Reactions: Like 1 | Winner 2 | Informative 1


----------



## Rob Fisher (1/12/20)

The tails were way too long and I trimmed them after trying to fit the cap!

Reactions: Like 2 | Winner 1


----------



## Stranger (1/12/20)

Is it me, or is there a lean towards simple but well engineered atties. This looks the business without the frills and do it all promises that some have been flouting lately. My journey has led me to single coil atties for ADV and dual or big singles for the session juices. This looks like a good all day vape tank.
What is the condensation like from those honeycombs ?

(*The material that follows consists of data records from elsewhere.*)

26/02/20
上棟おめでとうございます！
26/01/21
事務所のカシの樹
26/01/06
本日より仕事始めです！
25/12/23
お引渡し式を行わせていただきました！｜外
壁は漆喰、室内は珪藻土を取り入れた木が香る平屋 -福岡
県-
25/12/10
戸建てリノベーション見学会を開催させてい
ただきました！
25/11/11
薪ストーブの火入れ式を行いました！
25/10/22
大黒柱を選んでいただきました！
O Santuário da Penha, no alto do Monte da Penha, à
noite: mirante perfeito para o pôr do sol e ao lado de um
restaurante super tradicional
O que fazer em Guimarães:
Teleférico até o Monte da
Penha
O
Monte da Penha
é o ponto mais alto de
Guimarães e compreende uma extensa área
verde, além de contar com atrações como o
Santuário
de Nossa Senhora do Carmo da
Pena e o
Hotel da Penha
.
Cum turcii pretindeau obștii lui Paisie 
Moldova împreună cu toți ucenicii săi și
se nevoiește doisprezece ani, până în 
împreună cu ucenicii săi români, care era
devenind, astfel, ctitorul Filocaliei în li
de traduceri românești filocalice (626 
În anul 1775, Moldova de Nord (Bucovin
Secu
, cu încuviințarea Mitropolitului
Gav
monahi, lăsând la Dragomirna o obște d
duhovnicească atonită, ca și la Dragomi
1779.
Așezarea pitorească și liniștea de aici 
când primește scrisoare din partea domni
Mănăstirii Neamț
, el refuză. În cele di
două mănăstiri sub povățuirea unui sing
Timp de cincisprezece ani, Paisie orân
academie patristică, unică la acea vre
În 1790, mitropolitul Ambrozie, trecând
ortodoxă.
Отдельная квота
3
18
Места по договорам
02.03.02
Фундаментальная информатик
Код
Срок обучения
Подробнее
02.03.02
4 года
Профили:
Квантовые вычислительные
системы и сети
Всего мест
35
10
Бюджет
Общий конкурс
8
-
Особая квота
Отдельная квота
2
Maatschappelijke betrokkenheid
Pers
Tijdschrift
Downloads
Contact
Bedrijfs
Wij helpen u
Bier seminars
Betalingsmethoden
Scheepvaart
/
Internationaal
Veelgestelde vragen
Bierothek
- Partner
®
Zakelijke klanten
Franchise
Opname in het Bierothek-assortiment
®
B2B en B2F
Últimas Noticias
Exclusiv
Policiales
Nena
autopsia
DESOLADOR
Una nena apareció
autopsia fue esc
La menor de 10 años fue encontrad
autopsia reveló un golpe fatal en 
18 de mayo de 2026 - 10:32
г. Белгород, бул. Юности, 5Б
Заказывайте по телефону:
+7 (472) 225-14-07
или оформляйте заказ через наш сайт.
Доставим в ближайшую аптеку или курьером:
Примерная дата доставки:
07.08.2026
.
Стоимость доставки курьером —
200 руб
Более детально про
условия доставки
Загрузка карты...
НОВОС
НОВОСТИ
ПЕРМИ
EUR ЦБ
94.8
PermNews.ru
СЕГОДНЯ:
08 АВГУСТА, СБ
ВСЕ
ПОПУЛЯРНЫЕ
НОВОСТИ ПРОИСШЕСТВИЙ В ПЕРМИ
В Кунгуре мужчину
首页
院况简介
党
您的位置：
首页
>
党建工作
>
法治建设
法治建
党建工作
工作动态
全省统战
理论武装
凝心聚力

Reactions: Agree 3 | Can relate 1


----------



## Rob Fisher (1/12/20)

Stranger said:


> Is it me, or is there a lean towards simple but well engineered atties. This looks the business without the frills and do it all promises that some have been flouting lately. My journey has led me to single coil atties for ADV and dual or big singles for the session juices. This looks like a good all day vape tank.
> 
> Agreed!
> 
> What is the condensation like from those honeycombs ?



None so far.

Reactions: Like 2


----------



## Rob Fisher (1/12/20)

Decent juice capacity as well!

The dual coils coming in at 0.2Ω and firing at 30 watts is a dash severe for me with Red Pill. Any less wattage and the coils don't get driven properly. I have a feeling that this tank would be more suited to deserts that like a bit of coil coverage and power. I think I must dig out my bottle of marshmallow and give it a go.

But that being said the setup is still in my paw.

Reactions: Winner 5


----------



## Stranger (1/12/20)

The maths bears this out 0.2 at 30 w is a mere 2.45 V. Put this on an unregulated and you will see 68+ W at 3.7 V. Impressive to see it performing at the low W you have it set at. You comments are spot on methinks. (your years of experience are showing)

Reactions: Like 1 | Agree 1 | Thanks 1


----------



## Rob Fisher (6/12/20)

Giving the Take Two another go with Havana Gold in it!

Reactions: Like 2 | Winner 4


----------